Ignoring every picture, return the lines of the listing below word for word, from the line that holds "Comercial Incomercio S A S" through the line that holds "Ipari Kapcsolat".

Source information ▸

⁂

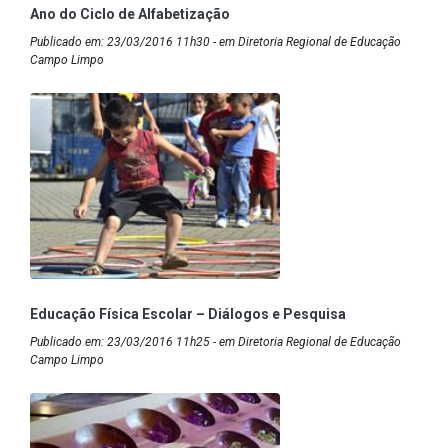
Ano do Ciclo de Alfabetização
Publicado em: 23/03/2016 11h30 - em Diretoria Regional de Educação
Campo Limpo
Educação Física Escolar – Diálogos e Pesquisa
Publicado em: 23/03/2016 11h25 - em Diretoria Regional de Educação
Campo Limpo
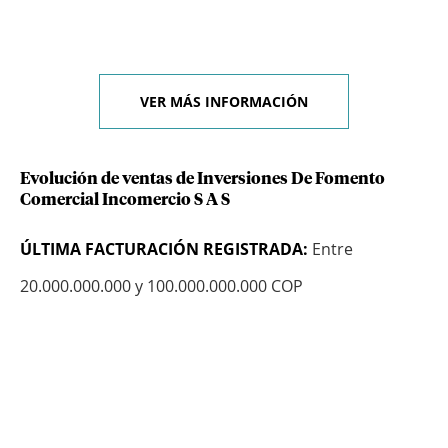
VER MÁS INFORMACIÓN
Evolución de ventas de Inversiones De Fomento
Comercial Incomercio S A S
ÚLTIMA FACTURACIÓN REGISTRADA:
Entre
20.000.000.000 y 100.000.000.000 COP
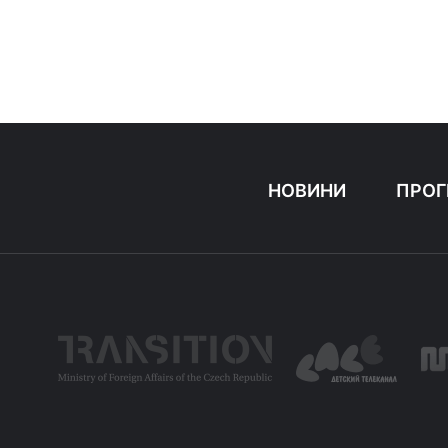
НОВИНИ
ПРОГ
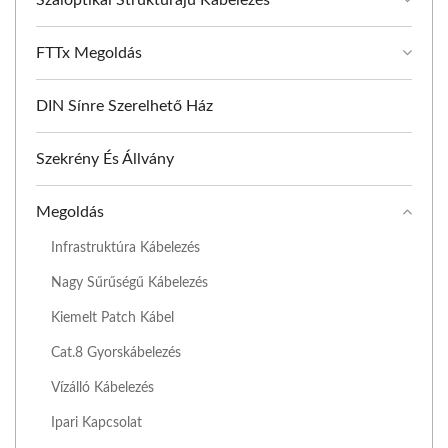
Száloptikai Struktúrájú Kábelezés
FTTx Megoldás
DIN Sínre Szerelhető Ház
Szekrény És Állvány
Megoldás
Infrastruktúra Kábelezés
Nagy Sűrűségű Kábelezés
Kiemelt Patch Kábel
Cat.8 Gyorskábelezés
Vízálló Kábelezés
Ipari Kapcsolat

⁂

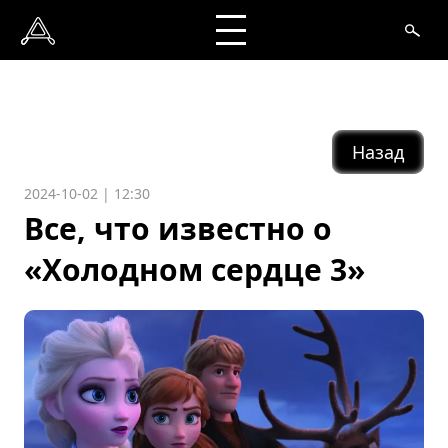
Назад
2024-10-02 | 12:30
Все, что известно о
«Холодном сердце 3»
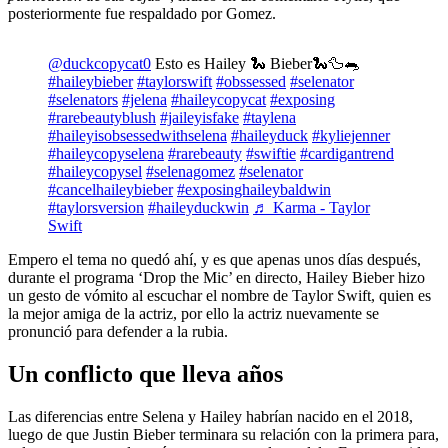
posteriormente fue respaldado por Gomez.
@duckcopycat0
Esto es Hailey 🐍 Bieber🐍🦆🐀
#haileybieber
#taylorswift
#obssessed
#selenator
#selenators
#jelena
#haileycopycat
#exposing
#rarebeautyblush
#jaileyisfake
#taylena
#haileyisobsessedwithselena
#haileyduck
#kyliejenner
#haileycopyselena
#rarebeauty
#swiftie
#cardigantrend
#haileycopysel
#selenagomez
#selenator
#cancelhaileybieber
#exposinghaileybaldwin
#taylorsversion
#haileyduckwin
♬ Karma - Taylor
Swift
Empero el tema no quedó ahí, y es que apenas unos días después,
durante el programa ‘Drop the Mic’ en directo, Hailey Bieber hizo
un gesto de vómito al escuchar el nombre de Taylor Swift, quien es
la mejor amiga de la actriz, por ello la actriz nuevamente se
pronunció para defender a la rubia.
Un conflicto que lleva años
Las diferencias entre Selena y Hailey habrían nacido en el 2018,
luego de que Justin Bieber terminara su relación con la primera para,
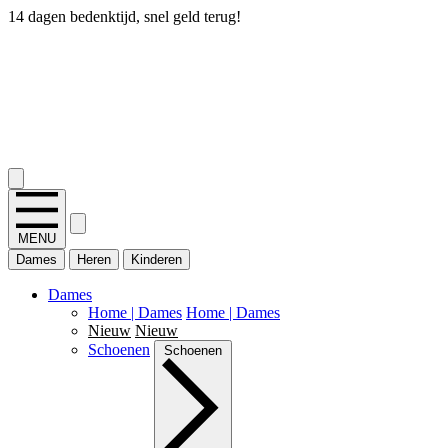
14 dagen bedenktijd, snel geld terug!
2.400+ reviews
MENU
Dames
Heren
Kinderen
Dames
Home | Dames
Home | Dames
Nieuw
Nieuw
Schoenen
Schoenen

⁂

Output for this exercise ▸
Comercial Incomercio S A S
ÚLTIMA FACTURACIÓN REGISTRADA:
Entre
20.000.000.000 y 100.000.000.000 COP
НОВИНИ
ПРОГ
Száloptikai Struktúrájú Kábelezés
FTTx Megoldás
DIN Sínre Szerelhető Ház
Szekrény És Állvány
Megoldás
Infrastruktúra Kábelezés
Nagy Sűrűségű Kábelezés
Kiemelt Patch Kábel
Cat.8 Gyorskábelezés
Vízálló Kábelezés
Ipari Kapcsolat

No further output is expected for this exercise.